The experts thought that his behavior was developmentally normal but said it was still too early to tell for sure. They offered some tips on managing his behavior and creating more structure at home. One pediatrician worked with my son on self-calming techniques such as breathing deeply and pushing on pressure points in his hands. He also suggested an herbal supplement, Valerian Super Calm, for him to take with meals and advised us on dietary adjustments such as increasing my son’s intake of fatty acids. Studies have shown that a combination of omega-3 (found in foods such as walnuts, flaxseed and salmon) and omega-6 fatty acids (from food oils such as canola and flax) can reduce hyperactivity and other ADHD symptoms in some children.
In the couple of years since trying these techniques, my son has outgrown most of those worrisome behaviors. I had just about written off the possibility of ADHD until a few weeks ago, when his kindergarten teacher mentioned that she was going to keep an eye on him for possible attention issues. Hearing that left me worried and heavy-hearted.
Why is it still so hard to diagnose ADHD? And why is there so much emotional baggage associated with treating it?
There are no firm numbers for the number of children with ADHD in the United States. The Centers for Disease Control and Prevention estimates that 9 percent of U.S. children ages 5 to 17 had received diagnoses of ADHD as of 2009.

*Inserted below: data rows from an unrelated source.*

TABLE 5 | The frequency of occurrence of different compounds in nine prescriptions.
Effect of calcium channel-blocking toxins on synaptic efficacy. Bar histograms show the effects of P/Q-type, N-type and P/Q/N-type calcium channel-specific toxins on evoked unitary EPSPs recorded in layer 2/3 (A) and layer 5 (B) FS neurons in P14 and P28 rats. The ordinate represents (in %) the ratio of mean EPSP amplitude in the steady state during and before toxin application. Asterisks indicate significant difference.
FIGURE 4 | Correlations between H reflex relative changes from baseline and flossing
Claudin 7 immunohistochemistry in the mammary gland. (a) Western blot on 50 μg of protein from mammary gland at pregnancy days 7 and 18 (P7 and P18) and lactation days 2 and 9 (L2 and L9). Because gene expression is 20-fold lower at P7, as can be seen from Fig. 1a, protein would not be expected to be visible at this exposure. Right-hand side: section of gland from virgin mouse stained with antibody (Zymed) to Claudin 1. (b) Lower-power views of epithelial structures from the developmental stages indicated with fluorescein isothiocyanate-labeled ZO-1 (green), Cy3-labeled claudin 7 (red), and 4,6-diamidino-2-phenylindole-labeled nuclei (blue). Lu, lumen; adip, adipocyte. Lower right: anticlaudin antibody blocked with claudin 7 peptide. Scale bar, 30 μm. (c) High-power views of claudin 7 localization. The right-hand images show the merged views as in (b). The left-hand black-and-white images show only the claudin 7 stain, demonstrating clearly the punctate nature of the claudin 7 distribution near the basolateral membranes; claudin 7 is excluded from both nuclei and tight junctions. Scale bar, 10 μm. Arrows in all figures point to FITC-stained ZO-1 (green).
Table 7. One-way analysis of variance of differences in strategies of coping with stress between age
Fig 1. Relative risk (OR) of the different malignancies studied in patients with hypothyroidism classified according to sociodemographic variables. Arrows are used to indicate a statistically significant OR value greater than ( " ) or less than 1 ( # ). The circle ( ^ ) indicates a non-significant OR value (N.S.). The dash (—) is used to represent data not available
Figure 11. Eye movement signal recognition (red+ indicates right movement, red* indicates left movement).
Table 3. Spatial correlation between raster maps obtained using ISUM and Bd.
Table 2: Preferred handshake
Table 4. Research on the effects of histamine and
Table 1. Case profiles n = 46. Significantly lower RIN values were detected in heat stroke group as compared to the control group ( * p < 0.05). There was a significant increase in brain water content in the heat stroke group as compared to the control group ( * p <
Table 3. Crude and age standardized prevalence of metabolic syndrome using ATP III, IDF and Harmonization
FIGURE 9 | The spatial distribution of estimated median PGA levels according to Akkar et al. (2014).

It is far more prevalent in boys than in girls. Among those given the diagnosis, a small minority suffers extreme symptoms, and in those cases, diagnosis is fairly straightforward. Children with extreme cases tend to have trouble staying engaged in tasks, even those that they enjoy, for any length of time and find it impossible to stay still, particularly in classroom settings.
But for the vast majority of children who are not so severely affected or who only partially fit the criteria, symptoms are often blurred, making it much more difficult to assess the disorder.
“There is no line” that defines who does and does not have ADHD, says Lawrence Diller, a behavioral developmental pediatrician and an assistant clinical professor at the University of California at San Francisco. Except in the extreme, diagnosing ADHD is a “judgment call based on subjective opinion,” he says.
A flawed testing system
Schools play a major role in whether a child ends up with an ADHD diagnosis and is treated with stimulant medications. A large majority of referrals are generated by problems reported at school, Diller says, yet schools typically do not investigate the context of learning disorders and behavioral problems. “The whole system of diagnosis [of ADHD] is based primarily on symptoms of behavior only.”